The system being secure is a secondary benefit to it being comprehendible and
coherent to an individual. It's not enough for the output of a magic box to be
a better widget, even if the widget is better in every measurable way. The box
itself must not be magic.

This isn't "right" or "wrong". It's simply a stance that values an
individual's ability to understand their computing device from top to bottom.

Rust is an amazing and wonderful piece of technology, produced by a great
investment of energy by brilliant minds.
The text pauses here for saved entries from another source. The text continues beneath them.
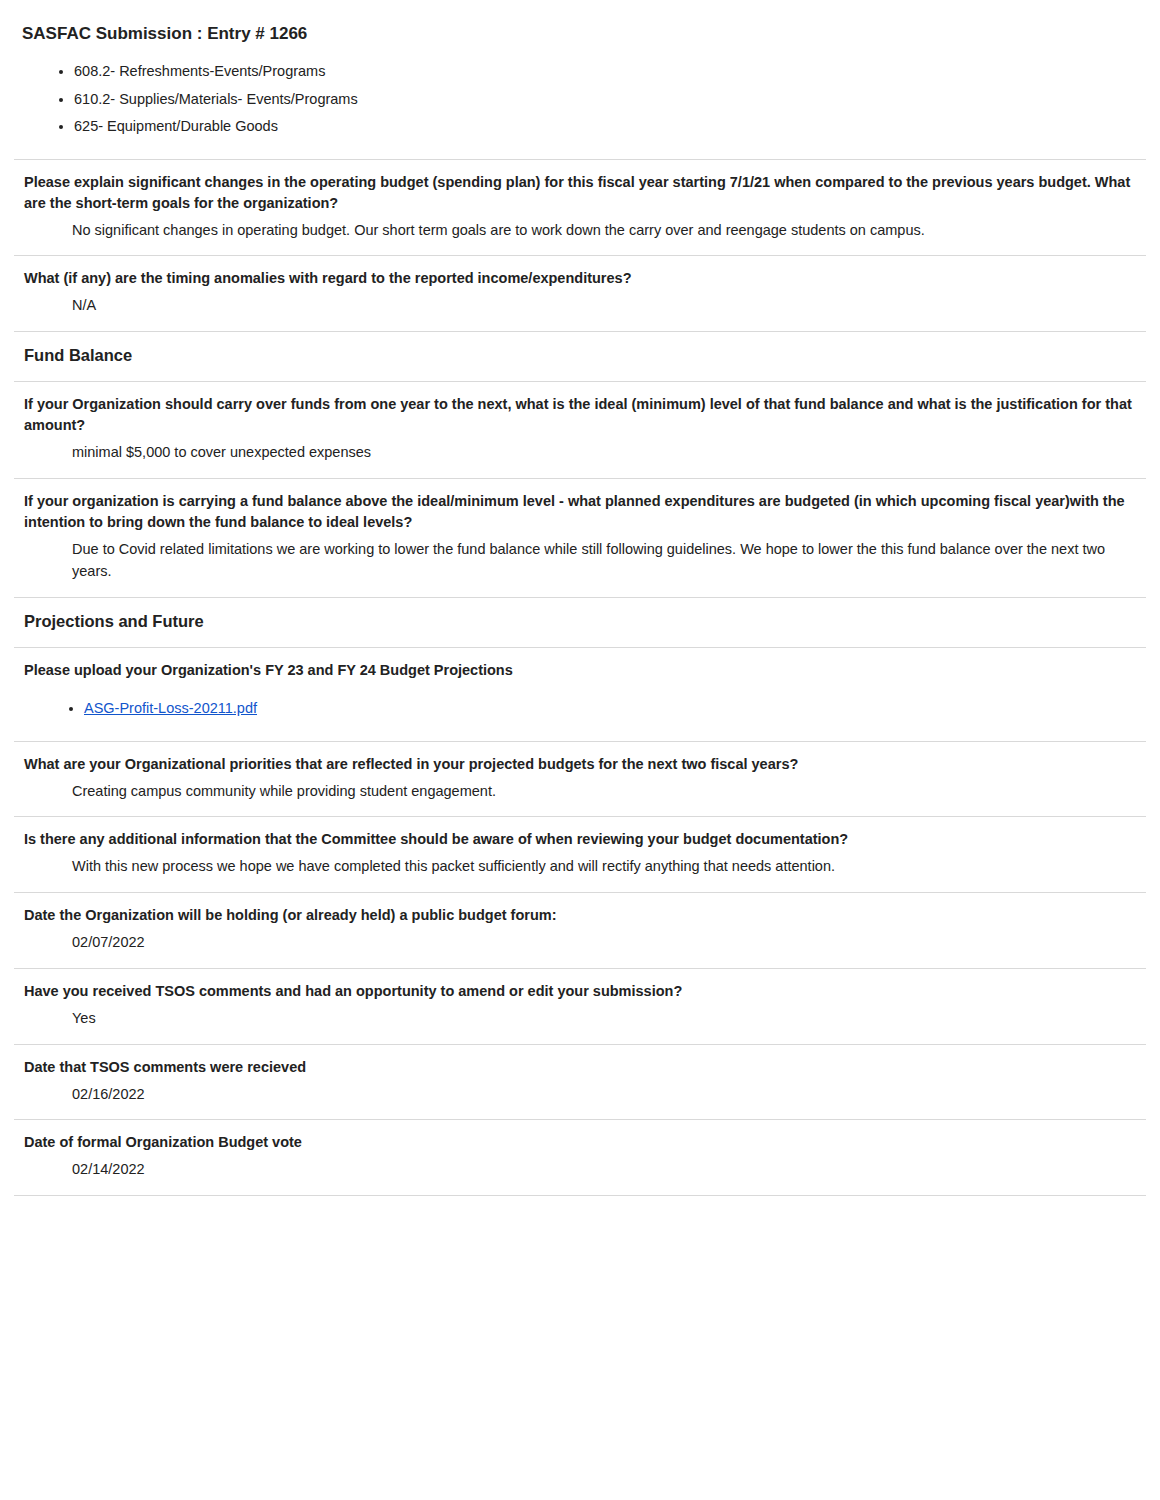SASFAC Submission : Entry # 1266
608.2- Refreshments-Events/Programs
610.2- Supplies/Materials- Events/Programs
625- Equipment/Durable Goods
| Please explain significant changes in the operating budget (spending plan) for this fiscal year starting 7/1/21 when compared to the previous years budget. What are the short-term goals for the organization? No significant changes in operating budget. Our short term goals are to work down the carry over and reengage students on campus. |
| What (if any) are the timing anomalies with regard to the reported income/expenditures? N/A |
| Fund Balance |
| If your Organization should carry over funds from one year to the next, what is the ideal (minimum) level of that fund balance and what is the justification for that amount? minimal $5,000 to cover unexpected expenses |
| If your organization is carrying a fund balance above the ideal/minimum level - what planned expenditures are budgeted (in which upcoming fiscal year)with the intention to bring down the fund balance to ideal levels? Due to Covid related limitations we are working to lower the fund balance while still following guidelines. We hope to lower the this fund balance over the next two years. |
| Projections and Future |
| Please upload your Organization's FY 23 and FY 24 Budget Projections ASG-Profit-Loss-20211.pdf |
| What are your Organizational priorities that are reflected in your projected budgets for the next two fiscal years? Creating campus community while providing student engagement. |
| Is there any additional information that the Committee should be aware of when reviewing your budget documentation? With this new process we hope we have completed this packet sufficiently and will rectify anything that needs attention. |
| Date the Organization will be holding (or already held) a public budget forum: 02/07/2022 |
| Have you received TSOS comments and had an opportunity to amend or edit your submission? Yes |
| Date that TSOS comments were recieved 02/16/2022 |
| Date of formal Organization Budget vote 02/14/2022 |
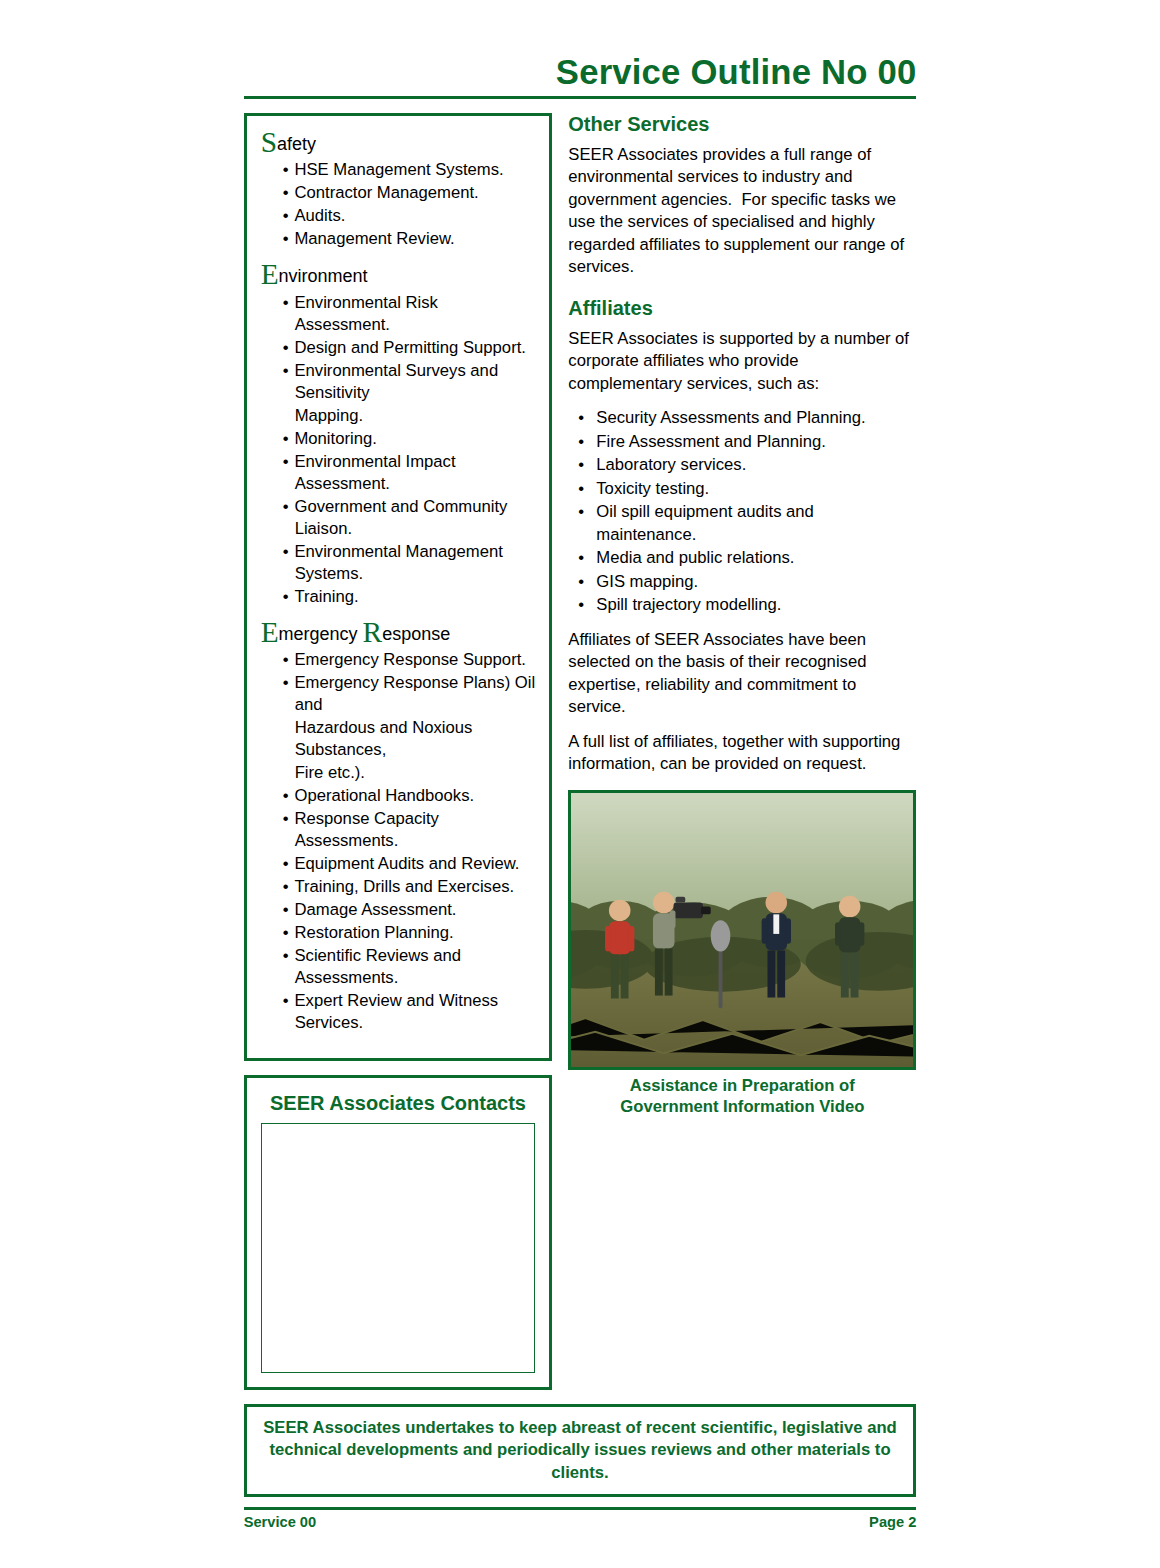Service Outline No 00
Safety
HSE Management Systems.
Contractor Management.
Audits.
Management Review.
Environment
Environmental Risk Assessment.
Design and Permitting Support.
Environmental Surveys and Sensitivity
Mapping.
Monitoring.
Environmental Impact Assessment.
Government and Community Liaison.
Environmental Management Systems.
Training.
Emergency Response
Emergency Response Support.
Emergency Response Plans) Oil and
Hazardous and Noxious Substances,
Fire etc.).
Operational Handbooks.
Response Capacity Assessments.
Equipment Audits and Review.
Training, Drills and Exercises.
Damage Assessment.
Restoration Planning.
Scientific Reviews and Assessments.
Expert Review and Witness Services.
SEER Associates Contacts
Other Services
SEER Associates provides a full range of environmental services to industry and government agencies. For specific tasks we use the services of specialised and highly regarded affiliates to supplement our range of services.
Affiliates
SEER Associates is supported by a number of corporate affiliates who provide complementary services, such as:
Security Assessments and Planning.
Fire Assessment and Planning.
Laboratory services.
Toxicity testing.
Oil spill equipment audits and maintenance.
Media and public relations.
GIS mapping.
Spill trajectory modelling.
Affiliates of SEER Associates have been selected on the basis of their recognised expertise, reliability and commitment to service.
A full list of affiliates, together with supporting information, can be provided on request.
Assistance in Preparation of
Government Information Video
SEER Associates undertakes to keep abreast of recent scientific, legislative and technical developments and periodically issues reviews and other materials to clients.
Service 00 Page 2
I'm incredibly grateful it exists and
look forward to it's continued development and adoption.

But I'm not brilliant, and I don't have a lot of energy, and so I'm also
grateful there exists an operating system I can understand, and other people
who continue to work to make that operating system useful.

Much open source technology is created by people with a financial incentive
for others to use it. That's fine. OpenBSD is written by people who want to
use it. It's usefulness to others is coincidental. That's fine too.
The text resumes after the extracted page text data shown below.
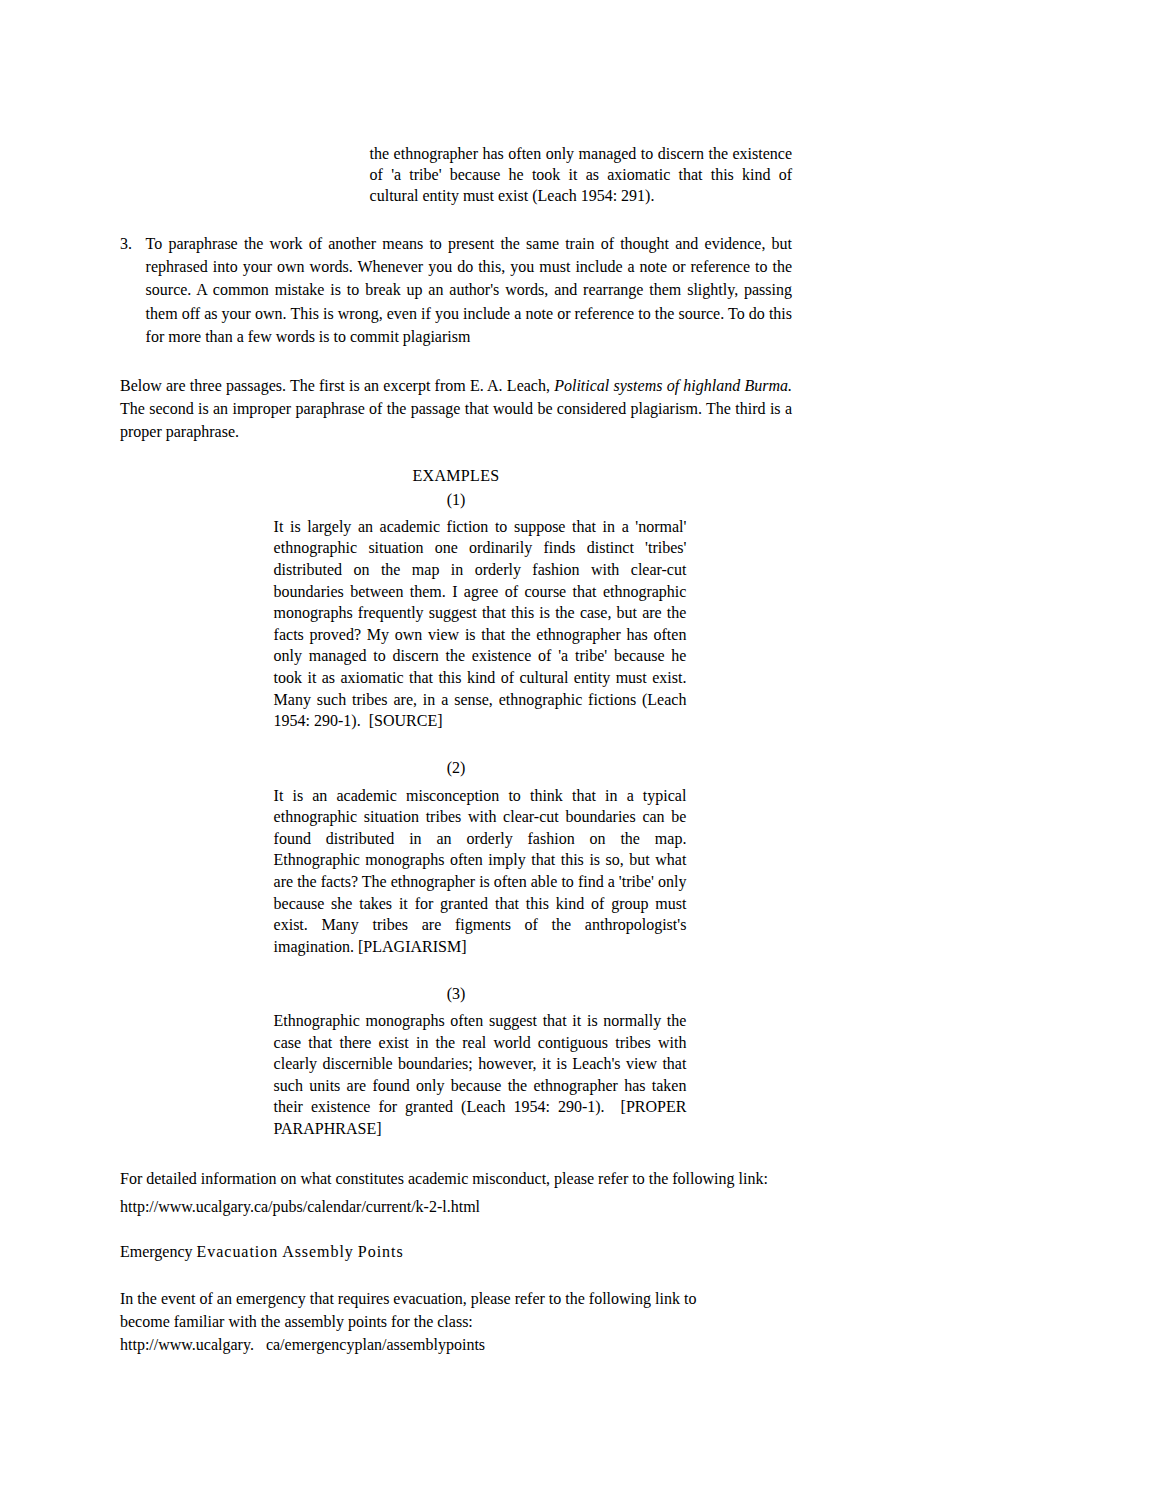the ethnographer has often only managed to discern the existence of 'a tribe' because he took it as axiomatic that this kind of cultural entity must exist (Leach 1954: 291).
3. To paraphrase the work of another means to present the same train of thought and evidence, but rephrased into your own words. Whenever you do this, you must include a note or reference to the source. A common mistake is to break up an author's words, and rearrange them slightly, passing them off as your own. This is wrong, even if you include a note or reference to the source. To do this for more than a few words is to commit plagiarism
Below are three passages. The first is an excerpt from E. A. Leach, Political systems of highland Burma. The second is an improper paraphrase of the passage that would be considered plagiarism. The third is a proper paraphrase.
EXAMPLES
(1)
It is largely an academic fiction to suppose that in a 'normal' ethnographic situation one ordinarily finds distinct 'tribes' distributed on the map in orderly fashion with clear-cut boundaries between them. I agree of course that ethnographic monographs frequently suggest that this is the case, but are the facts proved? My own view is that the ethnographer has often only managed to discern the existence of 'a tribe' because he took it as axiomatic that this kind of cultural entity must exist. Many such tribes are, in a sense, ethnographic fictions (Leach 1954: 290-1). [SOURCE]
(2)
It is an academic misconception to think that in a typical ethnographic situation tribes with clear-cut boundaries can be found distributed in an orderly fashion on the map. Ethnographic monographs often imply that this is so, but what are the facts? The ethnographer is often able to find a 'tribe' only because she takes it for granted that this kind of group must exist. Many tribes are figments of the anthropologist's imagination. [PLAGIARISM]
(3)
Ethnographic monographs often suggest that it is normally the case that there exist in the real world contiguous tribes with clearly discernible boundaries; however, it is Leach's view that such units are found only because the ethnographer has taken their existence for granted (Leach 1954: 290-1). [PROPER PARAPHRASE]
For detailed information on what constitutes academic misconduct, please refer to the following link:
http://www.ucalgary.ca/pubs/calendar/current/k-2-l.html
Emergency Evacuation Assembly Points
In the event of an emergency that requires evacuation, please refer to the following link to
become familiar with the assembly points for the class:
http://www.ucalgary. ca/emergencyplan/assemblypoints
I'm glad there is so much money funding the development of open and free
computing innovations. The world is a much better place for it.
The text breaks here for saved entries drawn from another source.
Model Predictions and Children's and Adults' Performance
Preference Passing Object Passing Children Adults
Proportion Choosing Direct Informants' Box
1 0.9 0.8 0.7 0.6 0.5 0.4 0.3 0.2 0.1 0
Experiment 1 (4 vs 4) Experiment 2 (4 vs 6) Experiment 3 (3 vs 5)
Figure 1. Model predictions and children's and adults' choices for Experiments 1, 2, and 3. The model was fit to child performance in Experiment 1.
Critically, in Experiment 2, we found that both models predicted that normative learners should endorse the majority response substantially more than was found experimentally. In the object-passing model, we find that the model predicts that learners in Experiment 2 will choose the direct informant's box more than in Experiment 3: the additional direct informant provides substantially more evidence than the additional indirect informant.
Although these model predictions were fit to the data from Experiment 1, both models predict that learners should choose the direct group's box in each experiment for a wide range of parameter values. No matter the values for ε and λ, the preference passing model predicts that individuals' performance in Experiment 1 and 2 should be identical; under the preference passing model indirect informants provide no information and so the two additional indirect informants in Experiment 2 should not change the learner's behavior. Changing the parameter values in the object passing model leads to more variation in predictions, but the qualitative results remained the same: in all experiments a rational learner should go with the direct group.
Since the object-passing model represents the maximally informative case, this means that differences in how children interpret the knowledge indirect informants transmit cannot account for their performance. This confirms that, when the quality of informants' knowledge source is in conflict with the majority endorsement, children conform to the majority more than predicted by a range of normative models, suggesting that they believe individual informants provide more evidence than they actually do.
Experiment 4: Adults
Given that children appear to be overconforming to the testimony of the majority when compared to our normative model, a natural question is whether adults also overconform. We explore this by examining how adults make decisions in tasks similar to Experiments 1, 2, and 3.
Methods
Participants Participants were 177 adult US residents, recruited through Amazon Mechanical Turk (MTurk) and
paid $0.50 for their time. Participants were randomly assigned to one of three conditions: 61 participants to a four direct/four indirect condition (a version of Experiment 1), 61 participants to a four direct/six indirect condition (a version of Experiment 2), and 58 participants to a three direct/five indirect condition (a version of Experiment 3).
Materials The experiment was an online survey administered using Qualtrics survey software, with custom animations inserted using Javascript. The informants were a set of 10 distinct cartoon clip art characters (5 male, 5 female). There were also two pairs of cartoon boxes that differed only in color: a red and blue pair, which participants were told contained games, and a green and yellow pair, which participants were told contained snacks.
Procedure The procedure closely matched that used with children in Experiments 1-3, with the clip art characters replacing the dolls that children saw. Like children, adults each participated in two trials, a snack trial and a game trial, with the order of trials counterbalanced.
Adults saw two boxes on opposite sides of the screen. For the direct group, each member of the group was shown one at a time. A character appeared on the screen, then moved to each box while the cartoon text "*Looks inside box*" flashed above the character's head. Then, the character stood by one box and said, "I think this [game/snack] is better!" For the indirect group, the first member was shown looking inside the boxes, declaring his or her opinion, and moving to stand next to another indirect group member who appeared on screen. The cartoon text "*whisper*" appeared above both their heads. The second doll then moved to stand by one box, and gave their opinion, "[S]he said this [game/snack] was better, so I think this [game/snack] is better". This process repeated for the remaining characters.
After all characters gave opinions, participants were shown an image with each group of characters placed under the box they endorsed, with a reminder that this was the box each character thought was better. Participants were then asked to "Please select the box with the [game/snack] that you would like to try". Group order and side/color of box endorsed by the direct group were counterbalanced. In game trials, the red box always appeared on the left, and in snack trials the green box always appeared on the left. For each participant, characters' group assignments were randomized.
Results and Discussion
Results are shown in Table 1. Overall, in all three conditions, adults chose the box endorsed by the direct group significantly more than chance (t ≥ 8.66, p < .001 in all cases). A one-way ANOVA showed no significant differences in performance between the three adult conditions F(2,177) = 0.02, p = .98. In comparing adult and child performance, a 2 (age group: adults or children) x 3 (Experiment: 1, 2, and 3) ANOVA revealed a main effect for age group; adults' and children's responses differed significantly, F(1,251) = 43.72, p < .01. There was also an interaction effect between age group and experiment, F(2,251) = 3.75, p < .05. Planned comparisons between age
But there isn't a lot of money funding the rest of the unix philosophy besides
the "open" part, like the parts about composability and anti-monolithic
design. Because those things are not valuable in financial terms, and are
potentially even destructive towards the purpose of capturing value at all.

I am grateful there is a small radical free operating system defending our
freedom from monoculture.

And I'm similarly glad for their defacto antagonism towards proselytizing of
all kinds, even if that proselytizing is done with good intention, and even if
that proselytizing turns out to be right.

That's why you need to show them the code. When you show the code, it means
you understand. Until you understand, you're not free.

At least, this is my interpretation. I'm not affiliated with the project in
any way. Just a fan.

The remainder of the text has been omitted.